From 557ce623d4e70c37760110c8d5efe078a2c7eec9 Mon Sep 17 00:00:00 2001
From: Marcel Poul <marcel.poul@cern.ch>
Date: Tue, 7 Aug 2012 16:02:33 +0000
Subject: [PATCH] OCSP basic verification may use some verify flags in future

---
 emi.canl.canl-c/src/canl_ocsp.c | 24 +++++++++++++-----------
 1 file changed, 13 insertions(+), 11 deletions(-)

diff --git a/emi.canl.canl-c/src/canl_ocsp.c b/emi.canl.canl-c/src/canl_ocsp.c
index db16960..1ae0048 100644
--- a/emi.canl.canl-c/src/canl_ocsp.c
+++ b/emi.canl.canl-c/src/canl_ocsp.c
@@ -5,6 +5,7 @@
 #define USENONCE 0
 
 typedef enum {
+    CANL_OCSPRESULT_ERROR_VERIFYRESPONSE    = -15,
     CANL_OCSPRESULT_ERROR_NOTCONFIGURED     = -14,
     CANL_OCSPRESULT_ERROR_NOAIAOCSPURI      = -13,
     CANL_OCSPRESULT_ERROR_INVALIDRESPONSE   = -12,
@@ -329,6 +330,8 @@ int do_ocsp_verify (canl_ocsprequest_t *data)
     canl_ocspresult_t result = 0;
     ASN1_GENERALIZEDTIME  *producedAt, *thisUpdate, *nextUpdate;
     int timeout = -1; // -1 means no timeout - use blocking I/O
+    unsigned long verify_flags = 0;
+    STACK_OF(X509) *verify_other = NULL;
 
     if (!data || !data->cert) { // TODO || !data->issuer ?
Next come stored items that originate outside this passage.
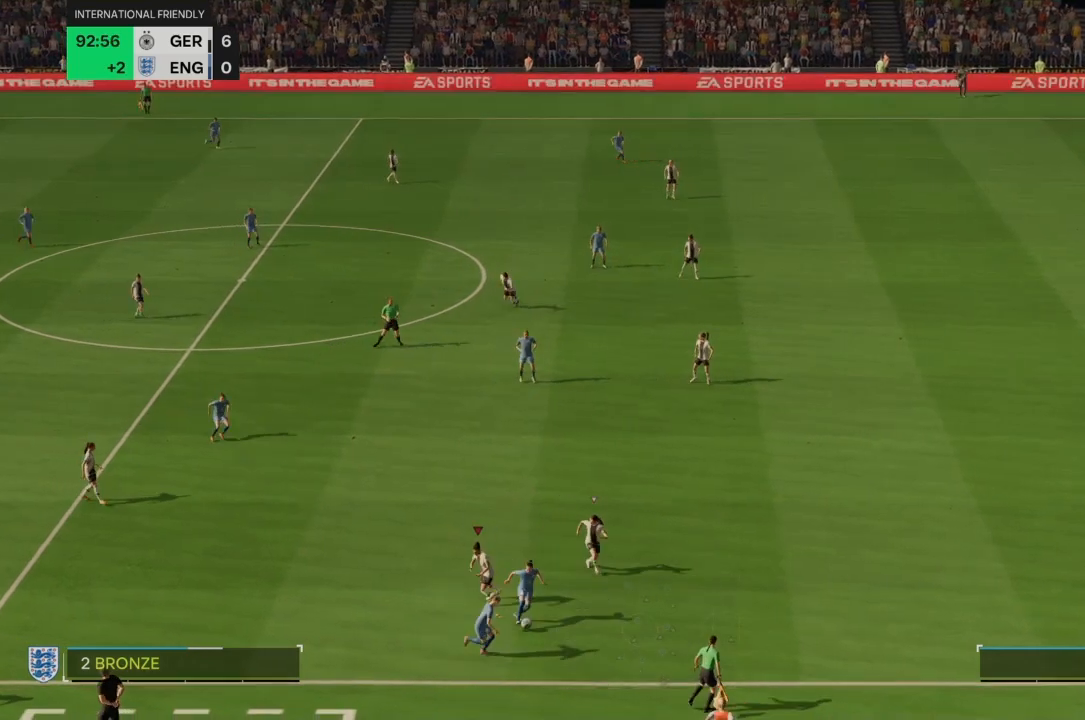
{"buttons": ["CROSS", "R2"], "left_stick": "center", "right_stick": "center"}
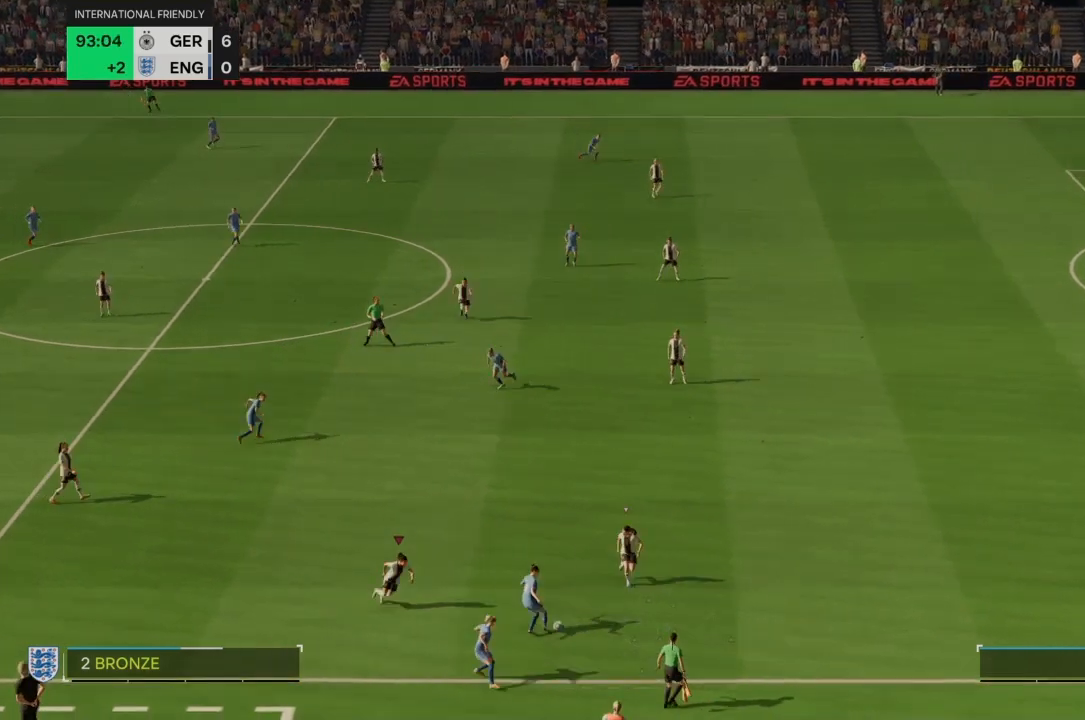
{"buttons": ["CROSS", "R2"], "left_stick": "center", "right_stick": "center", "events": []}
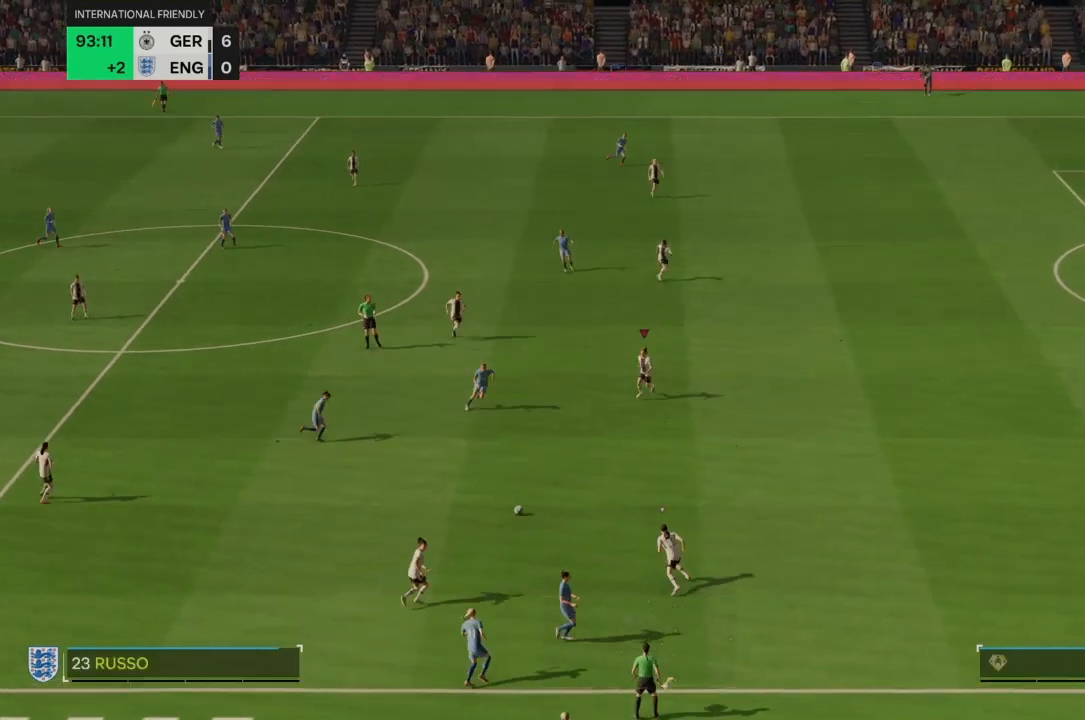
{"buttons": ["CROSS", "R2"], "left_stick": "center", "right_stick": "center", "events": []}
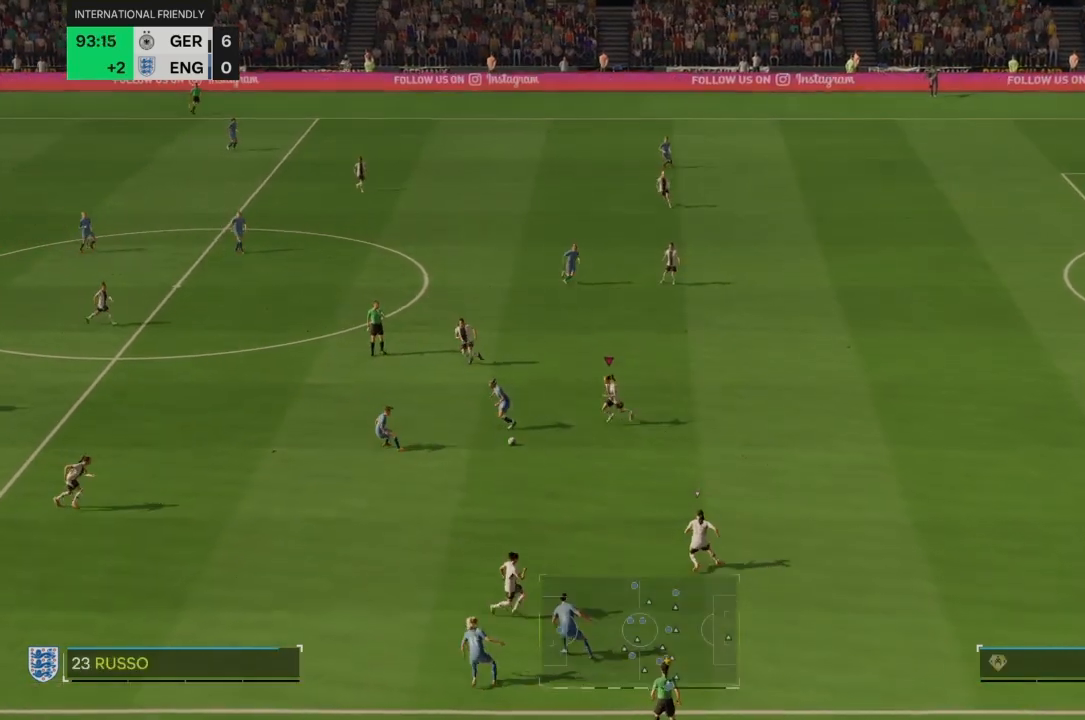
{"buttons": ["CROSS", "R2"], "left_stick": "down", "right_stick": "center", "events": [[67, "left_stick", "down"]]}
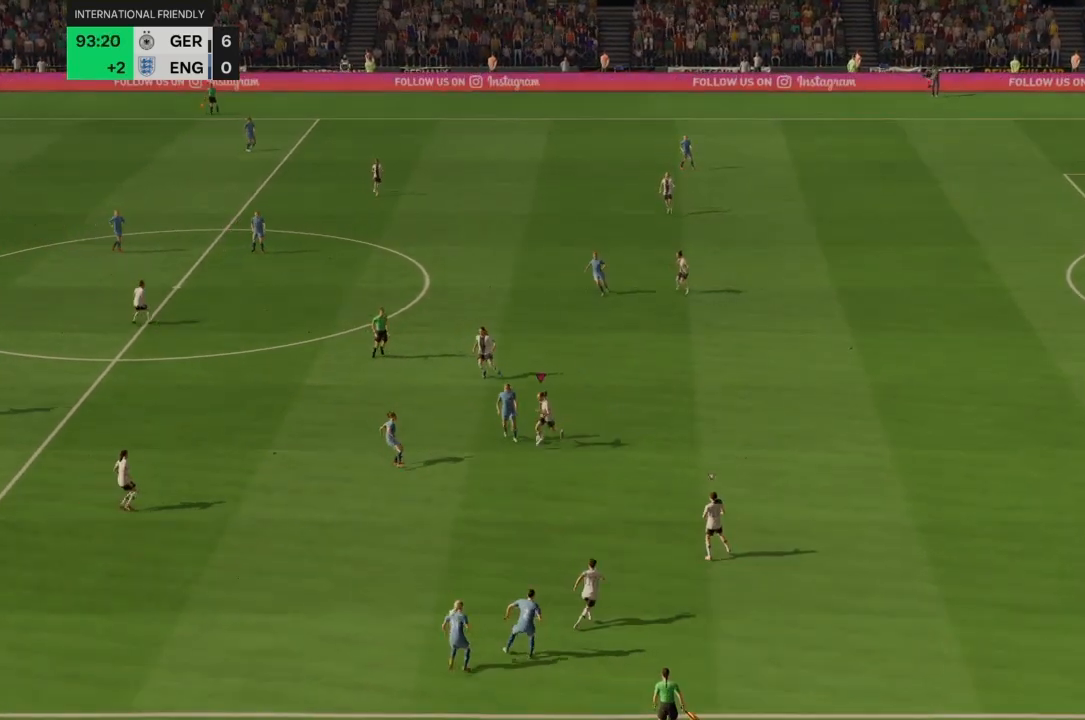
{"buttons": [], "left_stick": "center", "right_stick": "center", "events": [[134, "left_stick", "center"], [167, "CROSS", "up"], [367, "R2", "up"]]}
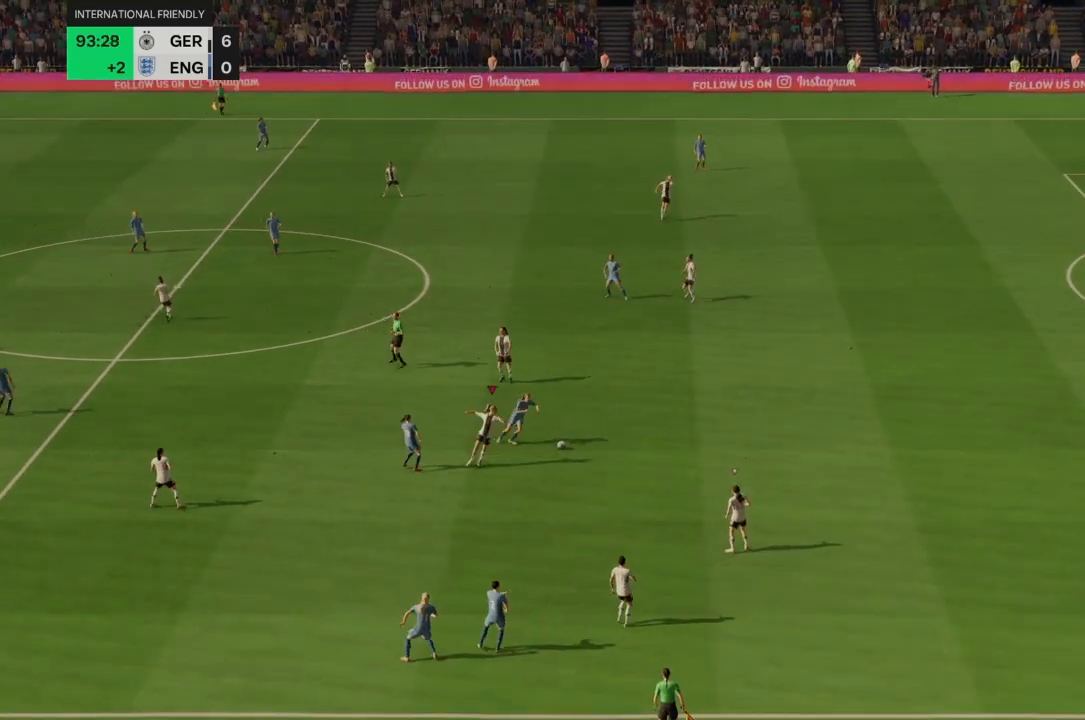
{"buttons": [], "left_stick": "center", "right_stick": "center", "events": []}
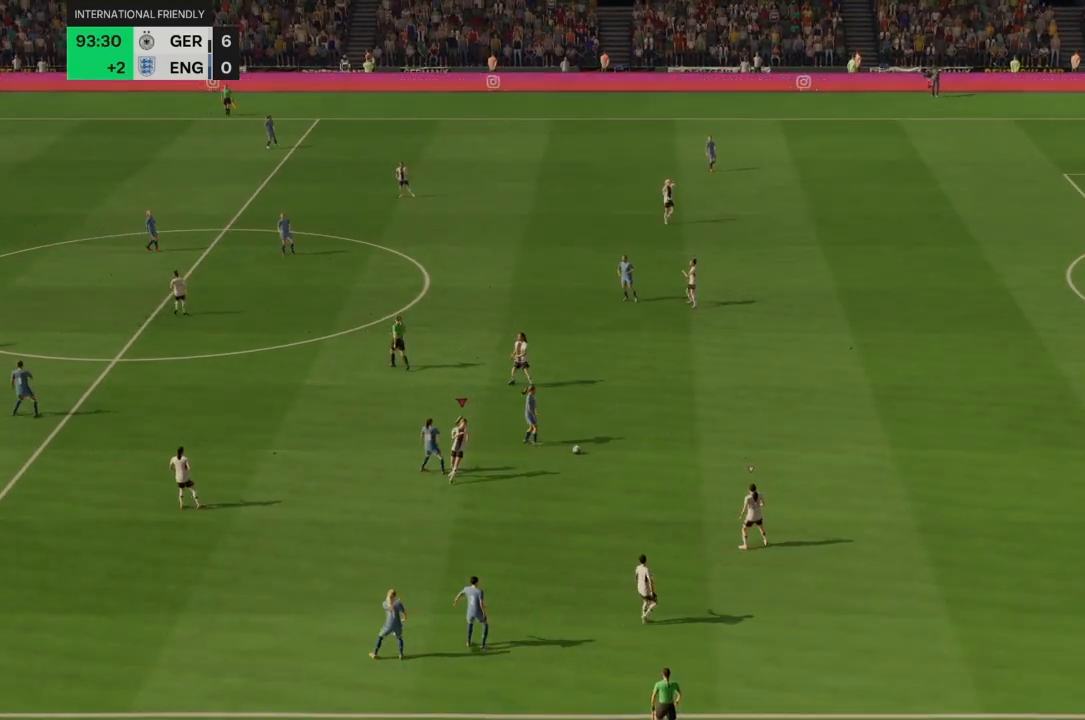
{"buttons": [], "left_stick": "center", "right_stick": "center", "events": []}
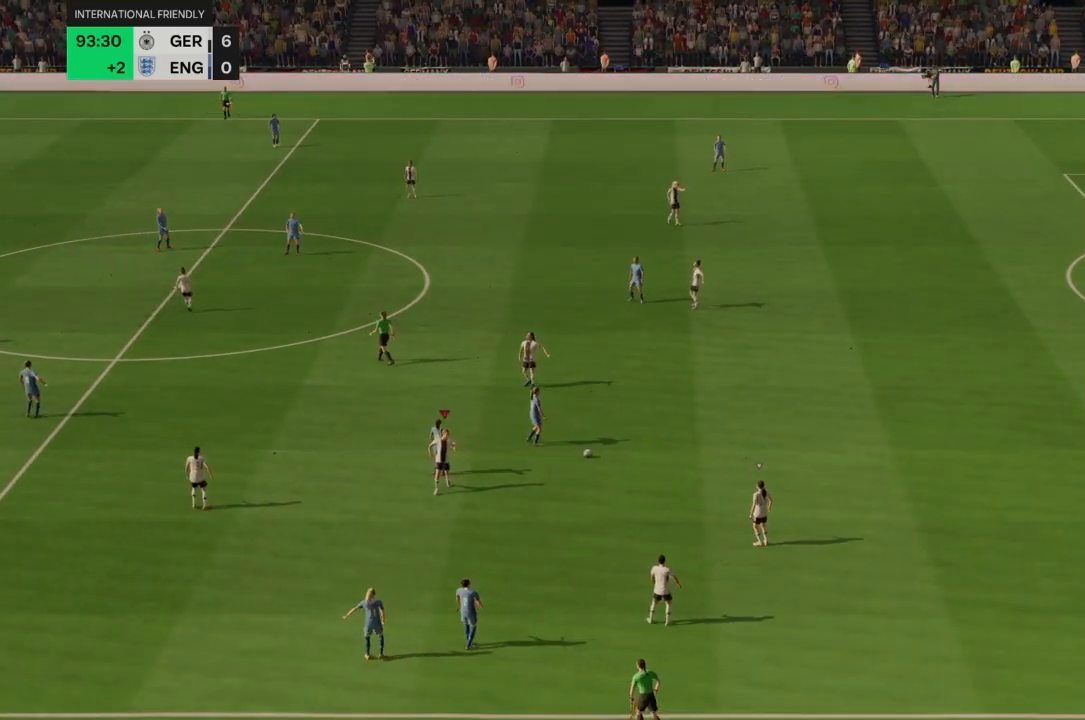
{"buttons": [], "left_stick": "center", "right_stick": "center", "events": []}
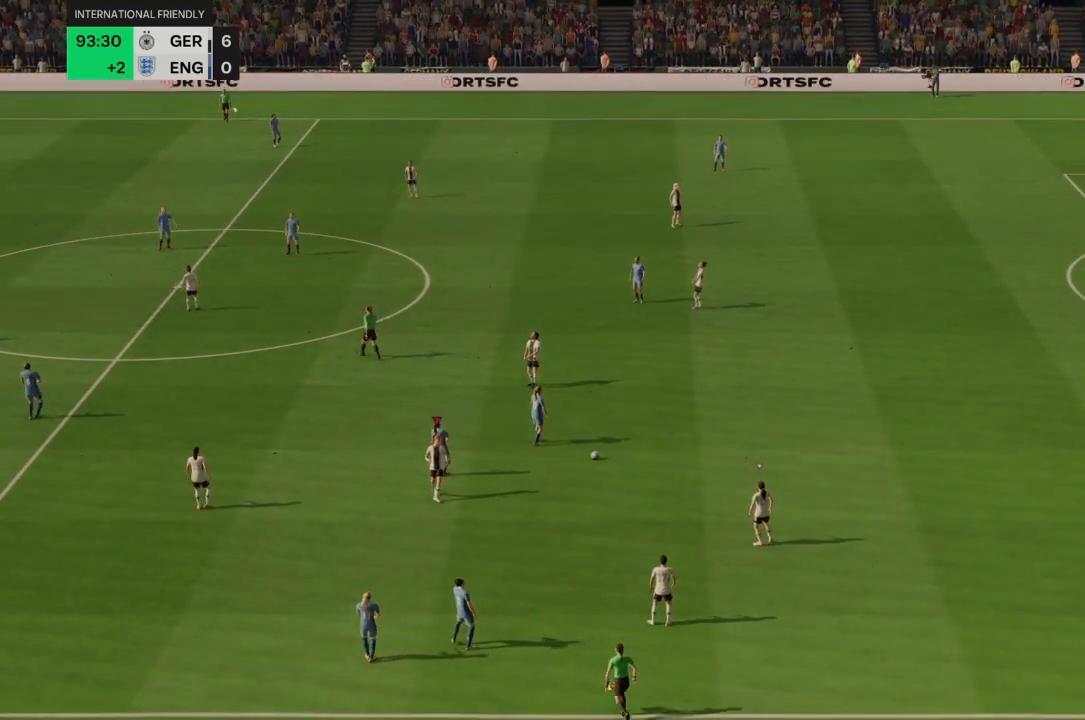
{"buttons": [], "left_stick": "center", "right_stick": "center", "events": []}
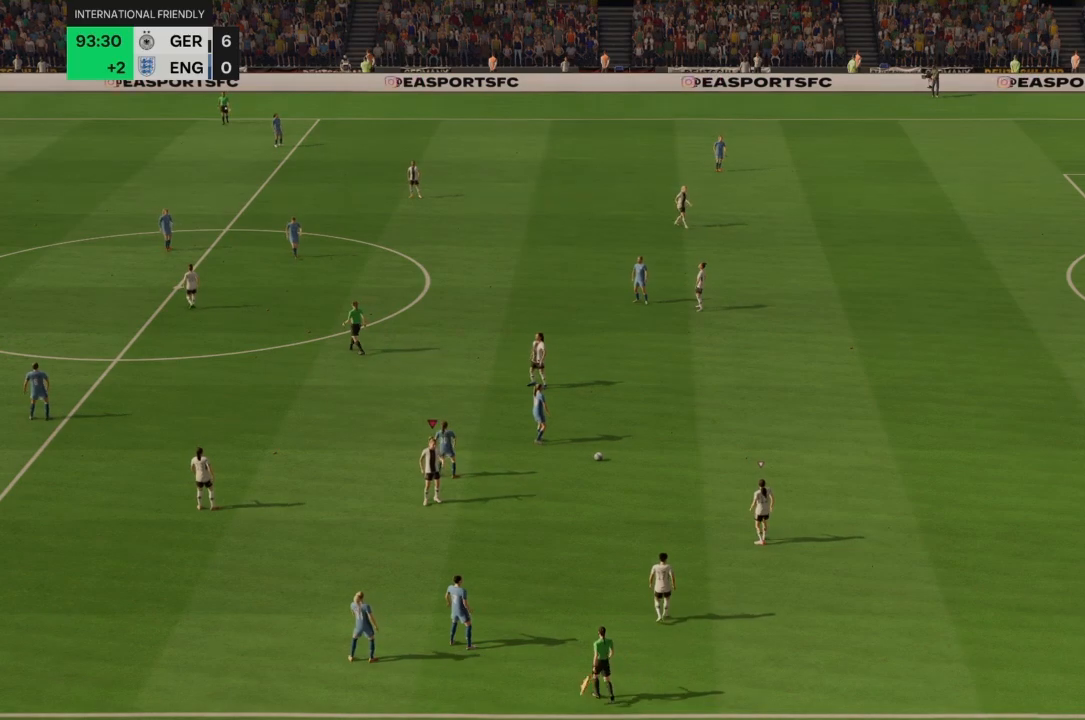
{"buttons": [], "left_stick": "center", "right_stick": "center", "events": []}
         result = EINVAL; //TODO error code
@@ -414,10 +417,16 @@ int do_ocsp_verify (canl_ocsprequest_t *data)
     store = canl_create_x509store(data->store);
     if (!store)
         goto end;
-    /*TODO check the second parametr (responder_cert) and the last one*/
-    if ((rc = OCSP_basic_verify(basic, 0, store, 0)) <= 0)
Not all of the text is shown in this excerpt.